Suppressor of cytokine signaling 2 (SOCS2) associates with FLT3 and negatively regulates downstream signaling

•Expression of SOCS2 is elevated in acute myeloid leukemia (AML).•SOCS2 associates with FLT3 in response to FLT3 ligand stimulation in AML cell lines.•SOCS2 interacts with FLT3 through FLT3 phosphotyrosine residues and SOCS2 SH2 domain.•SOCS2 increases ubiquitination and degradation of FLT3.•SOCS2 inhibits FLT3 signaling and FLT3-ITD-mediated transformation of cells.

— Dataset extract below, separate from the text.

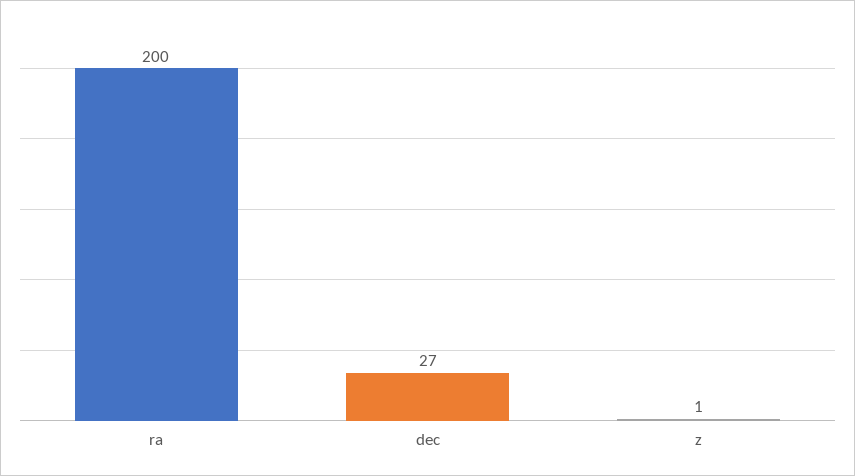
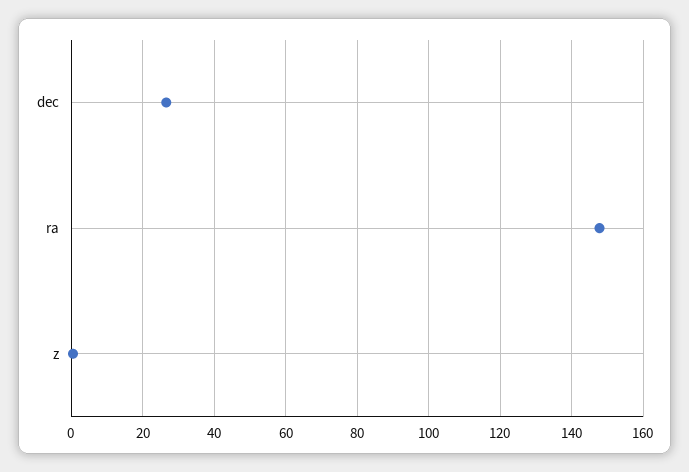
ra: 200 -> 148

The suppressor of cytokine signaling 2 (SOCS2) is a member of the SOCS family of E3 ubiquitin ligases. SOCS2 is known to regulate signal transduction by cytokine receptors and receptor tyrosine kinases. The receptor tyrosine kinase FLT3 is of importance for proliferation, survival and differentiation of hematopoietic cells and is frequently mutated in acute myeloid leukemia. We observed that SOCS2 associates with activated FLT3 through phosphotyrosine residues 589 and 919, and co-localizes with FLT3 in the cell membrane. SOCS2 increases FLT3 ubiquitination and accelerates receptor degradation in proteasomes. SOCS2 negatively regulates FLT3 signaling by blocking activation of Erk 1/2 and STAT5. Furthermore, SOCS2 expression leads to a decrease in FLT3-ITD-mediated cell proliferation and colony formation. Thus, we suggest that SOCS2 associates with activated FLT3 and negatively regulates the FLT3 signaling pathways.